Piracy exposed a fatal weakness in the business model of publishing. This flaw gave European rulers the leverage to gain control over the dissemination of subversive ideas within their kingdoms and principalities.
This vulnerability persists to our present time. Today publishers rely upon the legislative and judicial branches of the government (not monarchs) to enforce their business model with rules and regulations that govern the right to reproduce expressive works; and to punish infringement with penalties.
In other words, exclusive copyright only works when it is backed up by the coercive power of the state.
The princes cut a deal with the printers.
For centuries, religious authorities had tried and failed to control printing by relying on condemnation, excommunication and Inquisition; however, in a short span of years, secular rulers were far more successful.
Why? The kings relied on simple economic incentives to accomplish what the church could not.

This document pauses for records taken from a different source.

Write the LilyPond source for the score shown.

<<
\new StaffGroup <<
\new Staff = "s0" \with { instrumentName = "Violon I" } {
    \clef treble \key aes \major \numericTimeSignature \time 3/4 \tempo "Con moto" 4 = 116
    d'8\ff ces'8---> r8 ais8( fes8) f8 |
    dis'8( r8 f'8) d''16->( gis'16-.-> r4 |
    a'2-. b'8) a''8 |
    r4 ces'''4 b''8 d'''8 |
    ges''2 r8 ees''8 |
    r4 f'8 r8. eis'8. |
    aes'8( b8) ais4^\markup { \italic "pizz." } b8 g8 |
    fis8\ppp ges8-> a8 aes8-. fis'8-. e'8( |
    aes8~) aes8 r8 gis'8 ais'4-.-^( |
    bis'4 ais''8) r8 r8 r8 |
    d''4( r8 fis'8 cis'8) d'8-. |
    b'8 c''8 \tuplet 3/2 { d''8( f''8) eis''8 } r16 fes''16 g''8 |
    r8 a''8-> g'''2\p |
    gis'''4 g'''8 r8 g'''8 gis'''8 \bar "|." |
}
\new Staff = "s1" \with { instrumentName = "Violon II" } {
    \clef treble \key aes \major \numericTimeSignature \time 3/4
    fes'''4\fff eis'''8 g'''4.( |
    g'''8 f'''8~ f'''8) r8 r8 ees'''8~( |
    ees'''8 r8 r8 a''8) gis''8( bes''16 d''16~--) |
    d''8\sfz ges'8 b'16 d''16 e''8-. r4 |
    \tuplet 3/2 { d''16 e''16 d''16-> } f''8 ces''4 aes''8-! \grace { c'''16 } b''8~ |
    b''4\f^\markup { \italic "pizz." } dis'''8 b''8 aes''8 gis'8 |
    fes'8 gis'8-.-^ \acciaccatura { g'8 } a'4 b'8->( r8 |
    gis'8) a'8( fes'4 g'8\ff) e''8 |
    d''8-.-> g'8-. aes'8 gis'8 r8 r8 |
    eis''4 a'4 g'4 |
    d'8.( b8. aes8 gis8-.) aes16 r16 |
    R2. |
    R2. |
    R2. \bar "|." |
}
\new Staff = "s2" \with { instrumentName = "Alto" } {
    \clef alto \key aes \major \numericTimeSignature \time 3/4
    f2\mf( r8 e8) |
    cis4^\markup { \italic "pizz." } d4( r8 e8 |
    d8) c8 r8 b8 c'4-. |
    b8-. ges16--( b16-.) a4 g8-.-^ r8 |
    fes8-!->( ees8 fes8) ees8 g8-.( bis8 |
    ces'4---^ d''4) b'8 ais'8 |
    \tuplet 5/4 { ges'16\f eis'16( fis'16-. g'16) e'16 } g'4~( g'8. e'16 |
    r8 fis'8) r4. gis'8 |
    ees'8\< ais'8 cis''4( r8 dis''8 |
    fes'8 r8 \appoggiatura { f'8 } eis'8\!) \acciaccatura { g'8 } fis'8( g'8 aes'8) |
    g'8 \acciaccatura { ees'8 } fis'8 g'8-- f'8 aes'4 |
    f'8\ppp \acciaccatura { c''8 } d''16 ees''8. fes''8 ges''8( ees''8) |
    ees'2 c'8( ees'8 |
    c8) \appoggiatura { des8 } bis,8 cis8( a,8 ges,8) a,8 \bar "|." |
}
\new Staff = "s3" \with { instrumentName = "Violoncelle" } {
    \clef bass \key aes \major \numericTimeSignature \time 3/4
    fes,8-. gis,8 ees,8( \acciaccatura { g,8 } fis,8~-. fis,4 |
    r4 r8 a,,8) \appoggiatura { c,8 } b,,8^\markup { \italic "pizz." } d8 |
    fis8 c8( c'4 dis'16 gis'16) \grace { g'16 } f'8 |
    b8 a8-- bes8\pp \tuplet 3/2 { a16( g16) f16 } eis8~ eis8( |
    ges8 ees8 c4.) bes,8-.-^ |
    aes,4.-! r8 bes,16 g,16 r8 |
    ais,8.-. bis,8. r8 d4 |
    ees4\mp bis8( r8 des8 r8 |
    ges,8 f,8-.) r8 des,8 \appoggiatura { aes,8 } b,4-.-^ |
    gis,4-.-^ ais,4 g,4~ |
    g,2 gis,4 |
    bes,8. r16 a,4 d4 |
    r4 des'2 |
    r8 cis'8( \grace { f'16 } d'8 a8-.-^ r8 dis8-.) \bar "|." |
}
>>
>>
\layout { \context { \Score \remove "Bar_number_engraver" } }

The earliest forerunners of copyright were schemes that employed some combination of carrot and stick: the lure of economic benefit in combination with a threat of punishment were sufficient to bring publishers to heel. Play by the rules, and you can have a nice profitable monopoly. Break the rules and we will crush you.
Most printers went along for the ride. Some went further, voluntarily serving as snitches who reported to the authorities about non-compliant, unlicensed printers in their midst.
Seeking to eliminate competition, the printers became vassals in service to the monarch. Printing guilds devolved into self-policing entities that enforced the will of the ruler among their membership: those who failed to comply were silenced or banished.
In sum, the European publishers aligned on a business model that could only be enforced by government. This gave the government enormous power over free expression.